Bemoeienis met de vraag van eventuele schadeloosstelling in een individueel geval, zoals dat van de heer Bos, behoort echter niet tot de taak van het kabinet.

3
Deelt u de mening dat klokkenluiders de samenleving veel geld kunnen besparen doordat misstanden eerder kunnen worden ontdekt en aangepakt? Zo neen, waarom niet? Zo ja, deelt u dan ook de mening dat er best een financiële tegemoetkoming voor klokkenluiders tegenover mag staan, indien zij door juridische procedures in financiële problemen komen?

Antwoord
Het kabinet deelt de opvatting dat klokkenluiders die op zorgvuldige wijze handelen in beginsel een belangrijke bijdrage kunnen leveren ter ondersteuning van het opheffen van misstanden en de opsporing van strafbare feiten. Of van een belangrijke bijdrage in een concreet geval ook werkelijk sprake is, hangt af van de waarde die de door de klokkenluider verstrekte informatie heeft als bewijsmateriaal voor de betrokken opsporingsinstantie.
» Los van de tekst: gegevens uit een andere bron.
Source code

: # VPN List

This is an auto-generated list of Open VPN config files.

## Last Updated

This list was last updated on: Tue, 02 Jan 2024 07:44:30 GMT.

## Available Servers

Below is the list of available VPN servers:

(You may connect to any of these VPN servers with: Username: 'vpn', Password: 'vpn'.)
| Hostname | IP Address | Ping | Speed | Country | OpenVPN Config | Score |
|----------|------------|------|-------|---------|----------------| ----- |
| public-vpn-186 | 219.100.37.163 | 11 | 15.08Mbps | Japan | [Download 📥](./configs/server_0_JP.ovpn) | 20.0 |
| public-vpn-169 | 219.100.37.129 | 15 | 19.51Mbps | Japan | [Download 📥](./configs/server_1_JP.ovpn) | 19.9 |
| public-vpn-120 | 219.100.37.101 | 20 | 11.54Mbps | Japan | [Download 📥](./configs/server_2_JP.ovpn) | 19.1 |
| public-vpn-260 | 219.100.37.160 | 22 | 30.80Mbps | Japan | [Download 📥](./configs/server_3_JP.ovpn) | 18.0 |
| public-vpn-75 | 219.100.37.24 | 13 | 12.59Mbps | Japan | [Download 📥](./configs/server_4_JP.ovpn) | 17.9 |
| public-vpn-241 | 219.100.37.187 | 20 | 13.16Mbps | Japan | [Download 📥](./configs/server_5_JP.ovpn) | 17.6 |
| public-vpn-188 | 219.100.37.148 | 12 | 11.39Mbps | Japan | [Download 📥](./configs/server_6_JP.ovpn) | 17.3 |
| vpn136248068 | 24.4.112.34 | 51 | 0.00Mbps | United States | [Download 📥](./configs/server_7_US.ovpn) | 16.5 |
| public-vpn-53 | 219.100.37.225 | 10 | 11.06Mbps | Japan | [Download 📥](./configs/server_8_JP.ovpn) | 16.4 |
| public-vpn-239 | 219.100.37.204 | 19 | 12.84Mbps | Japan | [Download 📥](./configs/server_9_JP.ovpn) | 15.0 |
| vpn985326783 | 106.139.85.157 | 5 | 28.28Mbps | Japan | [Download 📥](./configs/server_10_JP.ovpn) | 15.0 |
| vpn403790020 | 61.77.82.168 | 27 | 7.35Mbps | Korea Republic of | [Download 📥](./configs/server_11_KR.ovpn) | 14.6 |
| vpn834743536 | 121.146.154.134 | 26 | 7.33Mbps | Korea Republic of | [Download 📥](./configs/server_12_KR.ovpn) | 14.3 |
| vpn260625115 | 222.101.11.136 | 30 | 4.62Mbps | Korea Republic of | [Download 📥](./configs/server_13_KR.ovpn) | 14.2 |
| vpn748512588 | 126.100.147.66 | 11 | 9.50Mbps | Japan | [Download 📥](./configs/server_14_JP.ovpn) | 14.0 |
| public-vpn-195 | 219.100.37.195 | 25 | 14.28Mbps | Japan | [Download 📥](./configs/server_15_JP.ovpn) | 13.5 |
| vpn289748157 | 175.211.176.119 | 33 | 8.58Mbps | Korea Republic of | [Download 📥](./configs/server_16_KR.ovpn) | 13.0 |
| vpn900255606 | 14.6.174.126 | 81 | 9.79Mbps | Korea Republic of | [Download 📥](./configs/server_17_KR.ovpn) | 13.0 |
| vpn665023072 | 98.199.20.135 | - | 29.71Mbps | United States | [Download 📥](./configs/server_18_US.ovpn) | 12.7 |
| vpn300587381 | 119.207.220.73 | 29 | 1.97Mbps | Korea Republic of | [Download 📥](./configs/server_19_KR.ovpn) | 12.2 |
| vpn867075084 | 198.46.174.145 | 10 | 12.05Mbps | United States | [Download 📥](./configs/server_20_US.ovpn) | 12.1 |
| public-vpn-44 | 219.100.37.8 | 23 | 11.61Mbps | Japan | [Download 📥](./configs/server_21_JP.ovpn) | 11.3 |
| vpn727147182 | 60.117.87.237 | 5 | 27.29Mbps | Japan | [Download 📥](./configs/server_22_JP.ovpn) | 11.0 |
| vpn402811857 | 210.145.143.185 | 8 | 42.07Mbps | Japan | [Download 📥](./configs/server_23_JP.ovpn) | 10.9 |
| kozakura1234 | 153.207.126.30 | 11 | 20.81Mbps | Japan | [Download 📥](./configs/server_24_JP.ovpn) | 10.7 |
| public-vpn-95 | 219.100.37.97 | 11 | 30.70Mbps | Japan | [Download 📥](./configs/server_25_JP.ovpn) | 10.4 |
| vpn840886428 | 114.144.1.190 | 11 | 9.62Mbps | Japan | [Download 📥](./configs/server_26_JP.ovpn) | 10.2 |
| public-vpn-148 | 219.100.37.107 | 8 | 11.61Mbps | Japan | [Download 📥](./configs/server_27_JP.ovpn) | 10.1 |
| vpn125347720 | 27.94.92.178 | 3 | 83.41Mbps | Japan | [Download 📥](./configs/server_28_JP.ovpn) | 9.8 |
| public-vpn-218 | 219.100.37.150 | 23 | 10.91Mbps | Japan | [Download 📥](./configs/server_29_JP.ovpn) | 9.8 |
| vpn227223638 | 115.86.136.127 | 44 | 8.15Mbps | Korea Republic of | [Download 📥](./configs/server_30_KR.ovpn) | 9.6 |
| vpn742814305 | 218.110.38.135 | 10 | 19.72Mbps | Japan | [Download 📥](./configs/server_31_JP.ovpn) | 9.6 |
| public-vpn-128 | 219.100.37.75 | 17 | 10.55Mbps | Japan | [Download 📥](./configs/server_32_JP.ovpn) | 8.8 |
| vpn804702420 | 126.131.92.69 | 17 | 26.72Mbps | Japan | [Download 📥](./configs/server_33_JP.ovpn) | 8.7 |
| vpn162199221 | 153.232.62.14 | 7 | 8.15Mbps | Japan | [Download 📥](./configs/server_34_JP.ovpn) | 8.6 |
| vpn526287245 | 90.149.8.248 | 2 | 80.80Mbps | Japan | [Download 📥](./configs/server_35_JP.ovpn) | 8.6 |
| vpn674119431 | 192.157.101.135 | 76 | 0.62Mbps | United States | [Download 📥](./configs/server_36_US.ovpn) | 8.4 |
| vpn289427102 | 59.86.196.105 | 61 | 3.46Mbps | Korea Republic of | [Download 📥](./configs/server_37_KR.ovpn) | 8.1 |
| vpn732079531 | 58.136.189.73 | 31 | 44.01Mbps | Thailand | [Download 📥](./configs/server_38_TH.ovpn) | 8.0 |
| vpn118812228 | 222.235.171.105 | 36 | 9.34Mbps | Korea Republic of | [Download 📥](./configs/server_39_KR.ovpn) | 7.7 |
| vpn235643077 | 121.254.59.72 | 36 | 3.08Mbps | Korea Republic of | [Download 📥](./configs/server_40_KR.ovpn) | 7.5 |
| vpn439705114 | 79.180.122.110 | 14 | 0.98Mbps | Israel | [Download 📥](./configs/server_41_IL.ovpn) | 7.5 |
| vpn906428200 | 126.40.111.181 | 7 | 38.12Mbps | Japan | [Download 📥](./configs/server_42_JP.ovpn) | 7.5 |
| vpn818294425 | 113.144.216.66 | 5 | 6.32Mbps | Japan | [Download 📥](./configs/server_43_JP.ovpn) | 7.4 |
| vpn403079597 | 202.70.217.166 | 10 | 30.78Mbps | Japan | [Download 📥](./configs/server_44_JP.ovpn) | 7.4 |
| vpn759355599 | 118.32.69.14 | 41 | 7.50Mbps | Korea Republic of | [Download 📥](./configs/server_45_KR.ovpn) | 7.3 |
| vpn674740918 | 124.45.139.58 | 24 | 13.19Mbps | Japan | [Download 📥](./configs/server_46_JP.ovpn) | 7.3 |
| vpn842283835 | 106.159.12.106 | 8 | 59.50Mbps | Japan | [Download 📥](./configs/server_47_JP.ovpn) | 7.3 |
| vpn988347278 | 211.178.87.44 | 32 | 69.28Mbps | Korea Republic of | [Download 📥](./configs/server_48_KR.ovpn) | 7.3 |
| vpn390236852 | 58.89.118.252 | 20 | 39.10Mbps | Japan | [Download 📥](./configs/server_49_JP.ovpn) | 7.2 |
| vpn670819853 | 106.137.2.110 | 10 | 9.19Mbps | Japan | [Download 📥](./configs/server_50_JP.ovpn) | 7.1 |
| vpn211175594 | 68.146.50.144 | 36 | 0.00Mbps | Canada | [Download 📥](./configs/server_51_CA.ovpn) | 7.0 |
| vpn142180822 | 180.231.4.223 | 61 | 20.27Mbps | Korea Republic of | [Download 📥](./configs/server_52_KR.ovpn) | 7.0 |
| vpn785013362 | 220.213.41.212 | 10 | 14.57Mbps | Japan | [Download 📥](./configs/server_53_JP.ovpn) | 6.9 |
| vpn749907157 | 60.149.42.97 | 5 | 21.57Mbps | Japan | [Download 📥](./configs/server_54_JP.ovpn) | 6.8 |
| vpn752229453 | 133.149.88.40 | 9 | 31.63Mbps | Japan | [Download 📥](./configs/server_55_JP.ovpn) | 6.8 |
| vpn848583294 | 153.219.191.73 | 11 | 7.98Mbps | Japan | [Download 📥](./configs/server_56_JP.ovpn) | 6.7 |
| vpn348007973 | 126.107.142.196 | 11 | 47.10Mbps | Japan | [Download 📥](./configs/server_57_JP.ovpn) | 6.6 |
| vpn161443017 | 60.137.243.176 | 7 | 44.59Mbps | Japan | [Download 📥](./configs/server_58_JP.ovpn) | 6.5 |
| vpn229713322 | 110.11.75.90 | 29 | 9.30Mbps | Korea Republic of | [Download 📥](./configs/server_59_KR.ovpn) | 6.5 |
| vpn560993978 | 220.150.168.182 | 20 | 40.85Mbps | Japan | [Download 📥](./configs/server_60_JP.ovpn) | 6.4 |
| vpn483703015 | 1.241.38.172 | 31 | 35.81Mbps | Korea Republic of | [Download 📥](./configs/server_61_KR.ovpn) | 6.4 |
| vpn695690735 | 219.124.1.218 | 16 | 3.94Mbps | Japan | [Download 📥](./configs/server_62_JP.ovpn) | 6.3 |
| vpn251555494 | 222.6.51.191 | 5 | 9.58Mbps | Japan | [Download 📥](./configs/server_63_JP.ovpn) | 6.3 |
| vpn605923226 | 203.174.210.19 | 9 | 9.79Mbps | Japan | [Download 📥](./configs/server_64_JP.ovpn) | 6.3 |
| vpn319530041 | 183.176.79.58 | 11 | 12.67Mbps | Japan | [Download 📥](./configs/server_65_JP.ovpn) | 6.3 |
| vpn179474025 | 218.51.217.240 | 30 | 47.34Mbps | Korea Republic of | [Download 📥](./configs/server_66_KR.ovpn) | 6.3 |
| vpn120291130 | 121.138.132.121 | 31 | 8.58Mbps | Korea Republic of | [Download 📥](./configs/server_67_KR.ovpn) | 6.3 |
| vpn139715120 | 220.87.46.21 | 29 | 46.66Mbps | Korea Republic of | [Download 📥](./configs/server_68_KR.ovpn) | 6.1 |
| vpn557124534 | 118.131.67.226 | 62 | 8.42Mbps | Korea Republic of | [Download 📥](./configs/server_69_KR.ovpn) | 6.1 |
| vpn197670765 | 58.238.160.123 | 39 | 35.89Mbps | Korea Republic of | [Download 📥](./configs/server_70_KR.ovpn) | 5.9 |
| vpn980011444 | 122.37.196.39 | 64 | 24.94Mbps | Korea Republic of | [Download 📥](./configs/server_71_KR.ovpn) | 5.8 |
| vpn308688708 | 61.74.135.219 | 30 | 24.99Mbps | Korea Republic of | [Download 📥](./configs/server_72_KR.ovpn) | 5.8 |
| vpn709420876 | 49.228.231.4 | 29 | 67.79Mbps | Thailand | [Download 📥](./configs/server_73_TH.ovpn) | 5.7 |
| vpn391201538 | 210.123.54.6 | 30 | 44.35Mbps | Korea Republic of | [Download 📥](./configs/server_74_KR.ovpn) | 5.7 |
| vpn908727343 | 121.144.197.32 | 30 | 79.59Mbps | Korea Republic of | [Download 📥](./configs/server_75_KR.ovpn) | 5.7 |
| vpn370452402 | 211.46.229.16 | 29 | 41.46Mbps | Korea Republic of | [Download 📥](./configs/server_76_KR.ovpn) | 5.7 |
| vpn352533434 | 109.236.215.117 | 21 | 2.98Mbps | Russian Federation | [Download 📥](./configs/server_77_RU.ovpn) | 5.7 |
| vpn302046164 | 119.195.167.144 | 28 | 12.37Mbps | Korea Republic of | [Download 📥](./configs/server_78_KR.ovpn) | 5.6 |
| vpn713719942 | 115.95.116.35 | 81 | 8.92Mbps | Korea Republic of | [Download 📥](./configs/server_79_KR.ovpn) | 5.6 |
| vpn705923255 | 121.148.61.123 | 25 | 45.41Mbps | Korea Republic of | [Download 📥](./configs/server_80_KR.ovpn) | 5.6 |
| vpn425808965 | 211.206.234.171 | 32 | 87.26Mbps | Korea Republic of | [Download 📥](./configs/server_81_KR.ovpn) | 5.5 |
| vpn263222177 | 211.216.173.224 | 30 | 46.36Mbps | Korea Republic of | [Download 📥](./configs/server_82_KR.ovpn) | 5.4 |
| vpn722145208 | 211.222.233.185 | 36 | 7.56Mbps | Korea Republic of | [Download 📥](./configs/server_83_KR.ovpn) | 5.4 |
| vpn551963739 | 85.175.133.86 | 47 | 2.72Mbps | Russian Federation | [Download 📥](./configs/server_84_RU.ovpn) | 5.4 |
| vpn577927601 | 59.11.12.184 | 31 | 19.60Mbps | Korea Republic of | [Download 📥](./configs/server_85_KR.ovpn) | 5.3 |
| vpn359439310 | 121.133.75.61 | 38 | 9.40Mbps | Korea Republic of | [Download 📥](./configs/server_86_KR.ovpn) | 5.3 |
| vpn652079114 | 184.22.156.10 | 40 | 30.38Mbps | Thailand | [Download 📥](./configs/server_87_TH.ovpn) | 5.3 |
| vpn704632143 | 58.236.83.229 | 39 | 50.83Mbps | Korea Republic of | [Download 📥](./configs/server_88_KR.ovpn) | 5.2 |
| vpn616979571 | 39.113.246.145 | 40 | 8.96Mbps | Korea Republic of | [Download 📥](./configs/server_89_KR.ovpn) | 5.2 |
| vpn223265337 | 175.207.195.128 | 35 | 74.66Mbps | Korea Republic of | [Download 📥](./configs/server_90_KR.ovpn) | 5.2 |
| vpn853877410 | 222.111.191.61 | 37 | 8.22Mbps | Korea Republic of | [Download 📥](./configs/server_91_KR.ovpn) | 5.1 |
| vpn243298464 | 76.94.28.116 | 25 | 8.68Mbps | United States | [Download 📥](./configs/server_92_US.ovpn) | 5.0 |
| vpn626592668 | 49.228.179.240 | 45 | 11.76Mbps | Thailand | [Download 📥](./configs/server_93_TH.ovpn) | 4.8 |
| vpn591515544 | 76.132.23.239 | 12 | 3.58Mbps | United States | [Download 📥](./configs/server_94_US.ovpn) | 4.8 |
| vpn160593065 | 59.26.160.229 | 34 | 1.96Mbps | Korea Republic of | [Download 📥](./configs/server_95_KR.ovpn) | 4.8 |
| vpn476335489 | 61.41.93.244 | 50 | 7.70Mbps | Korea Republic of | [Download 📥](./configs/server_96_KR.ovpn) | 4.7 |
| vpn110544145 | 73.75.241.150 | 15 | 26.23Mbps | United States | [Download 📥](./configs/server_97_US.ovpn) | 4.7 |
Voor de kosten van juridische procedures kunnen klokkenluiders van dezelfde voorzieningen gebruik maken als andere justitiabelen die juridische procedures starten. De rechtzoekende klokkenluider heeft, evenals iedere andere rechtzoekende, recht op een toevoeging in het kader van de Wet op de rechtsbijstand, als hij valt binnen de door deze wet gestelde inkomens- vermogensgrenzen. Hij heeft dan recht op gesubsidieerde rechtsbijstand ongeacht of hij eiser of gedaagde is. De in deze wet gestelde grenzen gelden voor een ieder. De in het kader van de Wet op de rechtsbijstand verleende toevoeging geldt, in geval van een procedure, voor de behandeling daarvan in één instantie (art. 32 Wet op de rechtsbijstand). Dit betekent dat een rechtzoekende, die aanvankelijk niet in aanmerking kwam voor gefinancierde rechtsbijstand, bij een procedure in een volgende instantie daarvoor wel in aanmerking kan komen indien inmiddels zijn financiële draagkracht is gewijzigd en hij voldoet aan de wettelijke criteria. Het omgekeerde kan zich ook voordoen. Ook is het mogelijk dat een rechtzoekende via een rechtsbijstandsverzekering beroep kan doen op rechtsbijstand. Op grond van artikel 237 lid 1 van het Wetboek van Burgerlijke rechtsvordering wordt de partij, die bij vonnis in het ongelijk wordt gesteld, veroordeeld in de kosten. Dat biedt de mogelijkheid voor een rechtzoekende klokkenluider om de door hem terzake van een procedure gemaakte kosten gecompenseerd te krijgen.


4
Deelt u de mening dat zonder mensen als Ad Bos misstanden moeilijker of niet boven water komen? Deelt u de zorg dat de overheid op deze manier een verkeerd signaal afgeeft en klokkenluiders ontmoedigt door hen geen bescherming te bieden? Zo ja, wat gaat u doen om
---

Ons kenmerk

klokkenluiders beter te beschermen? Zo neen, waarom niet? Bent u bereid om een fonds voor klokkenluiders in te richten?

Antwoord
In het algemeen is het van belang dat er zorgvuldig met klokkenluiders wordt omgegaan. Voorkomen moet worden dat potentiële klokkenluiders uiteindelijk terugdeinzen om bepaalde misstanden aan de kaak te stellen. Het is niet zo dat het Nederlandse rechtstelsel klokkenluiders geen bescherming biedt. Het Nederlandse arbeidsovereenkomstenrecht en het algemene verbintenissenrecht bevatten verschillende bepalingen waaraan een zorgvuldig handelende klokkenluider bescherming kan ontlenen tegen benadeling of (financiële) schade. Behalve de arbeidsrechtelijke bescherming kan een klokkenluider via de civiele rechter een verbod vorderen tot het staken van benadelende handelingen en via een actie uit onrechtmatige daad eventuele geleden schade verhalen op zijn (ex-)werkgever. Voor een apart schadefonds of een specifieke vergoedingsregeling voor klokkenluiders bestaat naast de reguliere bescherming die het civiele recht een (potentiële) klokkenluider biedt, geen aanleiding (Kamerstukken II, 2004-05, 28 244, nr. 98, blz. 8).